Intel saw an unexpected surge in demand for its central processors in the first quarter, driven by companies building AI services — strong enough that it sold chips previously written off.
The turnaround sent Intel’s shares soaring more than 24% to around $83, pushing its market value above $416 billion and surpassing its dot-com era peak.
Rivals AMD and Arm Holdings also gained over 11%, as investors bet that AI inference — the process of generating responses from trained models — could bring CPUs back to the centre of the AI ecosystem after years of dominance by GPUs.
Even Nvidia, which has led the AI boom with its graphics chips, is adapting to the shift, recently unveiling its own central processor in a rare move into CPU territory. Its shares edged higher following the news.

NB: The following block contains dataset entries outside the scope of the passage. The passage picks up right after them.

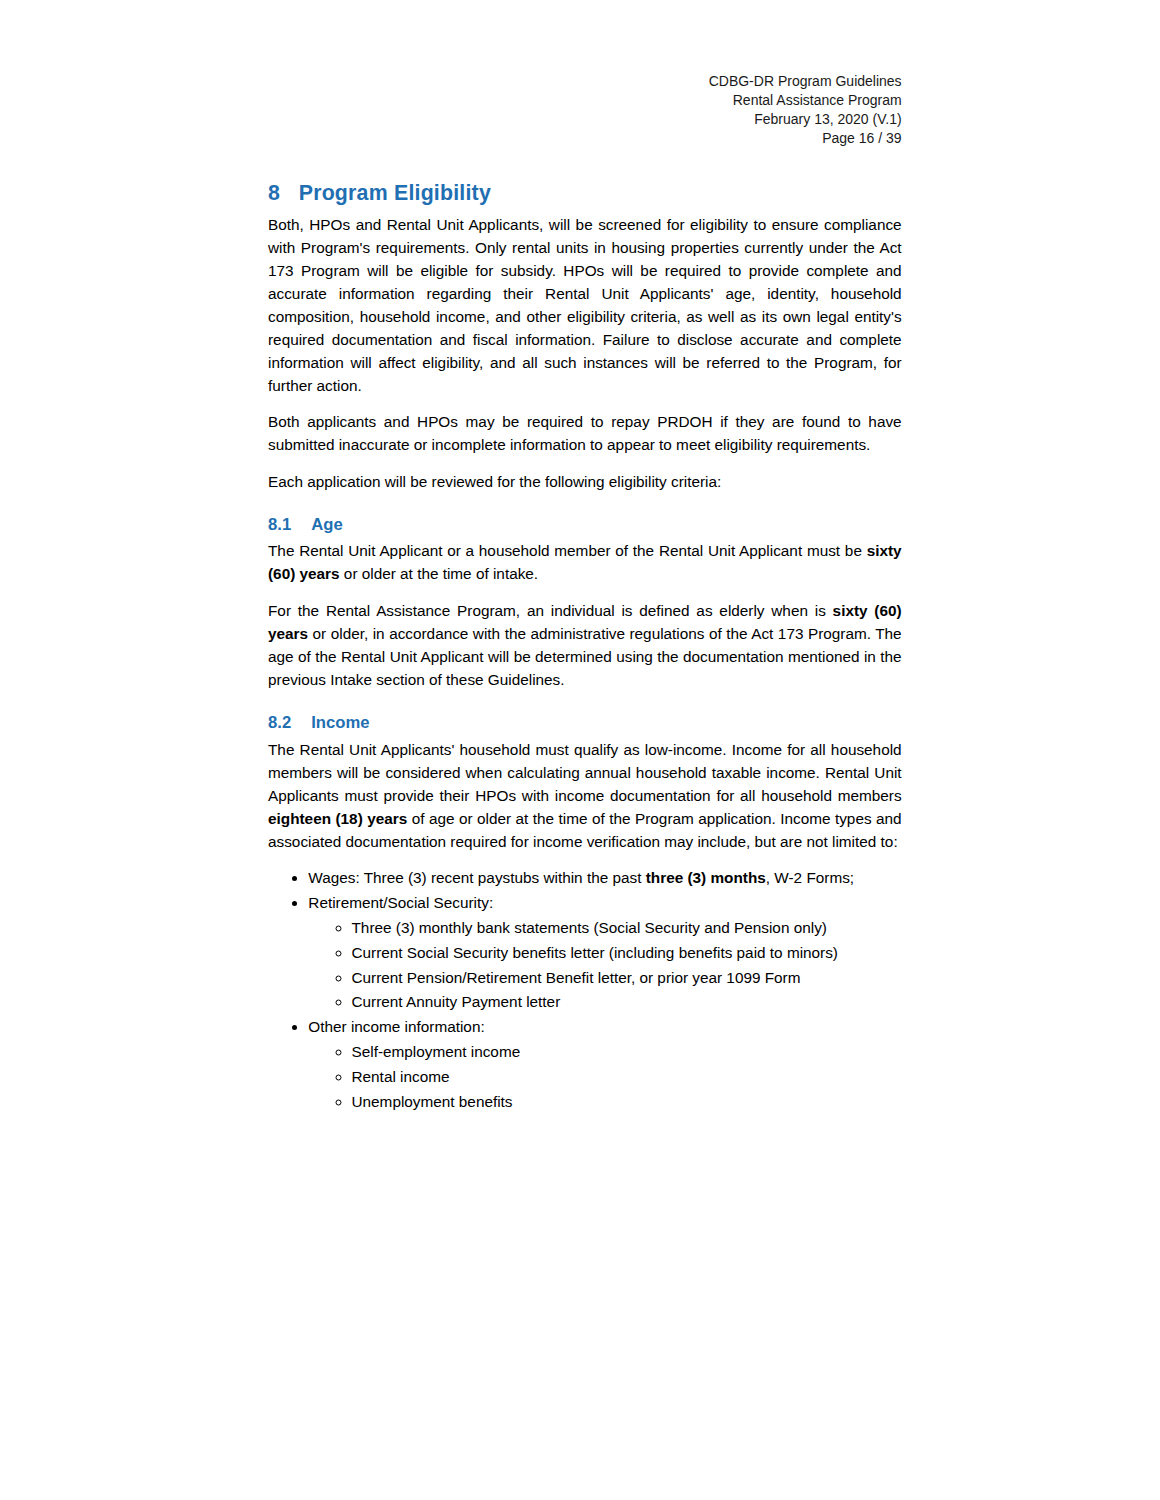CDBG-DR Program Guidelines
Rental Assistance Program
February 13, 2020 (V.1)
Page 16 / 39
8 Program Eligibility
Both, HPOs and Rental Unit Applicants, will be screened for eligibility to ensure compliance with Program's requirements. Only rental units in housing properties currently under the Act 173 Program will be eligible for subsidy. HPOs will be required to provide complete and accurate information regarding their Rental Unit Applicants' age, identity, household composition, household income, and other eligibility criteria, as well as its own legal entity's required documentation and fiscal information. Failure to disclose accurate and complete information will affect eligibility, and all such instances will be referred to the Program, for further action.
Both applicants and HPOs may be required to repay PRDOH if they are found to have submitted inaccurate or incomplete information to appear to meet eligibility requirements.
Each application will be reviewed for the following eligibility criteria:
8.1 Age
The Rental Unit Applicant or a household member of the Rental Unit Applicant must be sixty (60) years or older at the time of intake.
For the Rental Assistance Program, an individual is defined as elderly when is sixty (60) years or older, in accordance with the administrative regulations of the Act 173 Program. The age of the Rental Unit Applicant will be determined using the documentation mentioned in the previous Intake section of these Guidelines.
8.2 Income
The Rental Unit Applicants' household must qualify as low-income. Income for all household members will be considered when calculating annual household taxable income. Rental Unit Applicants must provide their HPOs with income documentation for all household members eighteen (18) years of age or older at the time of the Program application. Income types and associated documentation required for income verification may include, but are not limited to:
Wages: Three (3) recent paystubs within the past three (3) months, W-2 Forms;
Retirement/Social Security:
Three (3) monthly bank statements (Social Security and Pension only)
Current Social Security benefits letter (including benefits paid to minors)
Current Pension/Retirement Benefit letter, or prior year 1099 Form
Current Annuity Payment letter
Other income information:
Self-employment income
Rental income
Unemployment benefits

More than 20 brokerages raised price targets on Intel, with analysts pointing to strong demand for its Xeon server chips used in AI data centres.
Chief financial officer David Zinsner said tight supply forced the company to sell legacy and lower-spec inventory that had previously been shelved. While this boosted first-quarter performance, he cautioned that the same benefit may not carry into the second quarter.
Under chief executive Lip-Bu Tan, Intel’s turnaround is gaining momentum. The stock has risen more than 120% this year after an 84% jump last year.
However, the rally has pushed valuations to historic highs — with Intel now trading at around 90 times forward earnings, compared with roughly 37 times for AMD and 22 times for Nvidia — highlighting both renewed optimism and growing expectations for sustained growth.